Scarni bozzetti pianistici affidati all’esecuzione di Melaine Dalibert, pensati come commenti sonori dei dipinti della serie "The Station Of The Cross" di Barnett Newman, costruiscono un evocativo flusso che nel lento sviluppo riecheggia il prepotente portato emozionale che permea l’itinerario spirituale a cui le minimali pennellate dell’artista americano si ispirano. Quattordici stazioni melodiche che ne contengono in anonima coda una non visibile, mutuando la caratteristica del giardino delle pietre del tempio buddista Ryōan-ji a Kyoto che costantemente cela allo sguardo la sua quindicesima pietra.
Incentrate su un attento lavoro di sottrazione, le brevi composizioni cesellate dal musicista francese si avvalgono del sapiente contributo della pausa, quale cassa di risonanza di ogni singola stilla, e dell’assenza di artificio, quale riconquista dello spazio umano privato dell’ausilio delle macchine.

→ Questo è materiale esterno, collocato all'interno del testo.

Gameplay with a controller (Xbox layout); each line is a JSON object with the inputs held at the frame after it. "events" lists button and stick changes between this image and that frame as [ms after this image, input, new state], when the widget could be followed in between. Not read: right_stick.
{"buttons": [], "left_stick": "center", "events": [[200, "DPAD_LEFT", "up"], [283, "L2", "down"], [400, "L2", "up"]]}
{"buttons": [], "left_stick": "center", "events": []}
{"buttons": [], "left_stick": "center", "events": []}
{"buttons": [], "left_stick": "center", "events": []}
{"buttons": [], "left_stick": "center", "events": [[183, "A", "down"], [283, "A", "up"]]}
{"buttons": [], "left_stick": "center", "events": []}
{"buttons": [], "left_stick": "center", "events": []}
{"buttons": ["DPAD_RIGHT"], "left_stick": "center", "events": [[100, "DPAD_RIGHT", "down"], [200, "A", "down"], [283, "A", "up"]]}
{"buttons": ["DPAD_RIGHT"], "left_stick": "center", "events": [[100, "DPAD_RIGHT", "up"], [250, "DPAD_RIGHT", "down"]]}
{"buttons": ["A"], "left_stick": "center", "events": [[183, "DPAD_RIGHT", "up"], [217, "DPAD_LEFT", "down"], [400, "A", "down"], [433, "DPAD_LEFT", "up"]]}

Istanza quest’ultima a cui il titolo del lavoro, vera e propria critica e accusa al vivere contemporaneo, fa riferimento. Poche note scelte scandite con enfasi, incastrate in strutture dall’andamento circolare, che rimandano alla ricerca compositiva dei maestri americani del Novecento, primo fra tutti quel Morton Feldman così prossimo alle suggestioni delle avanguardie pittoriche a lui contemporanee. Strutture armoniche che nella visione di Chauveau non tendono mai a dilatarsi, rimanendo costantemente embrionale nucleo, capace di suggerire un immaginario illimitato nel quale proiettarsi affidandosi al proprio sentire.
Una silente immersione in un oceano di puro, cristallino suono.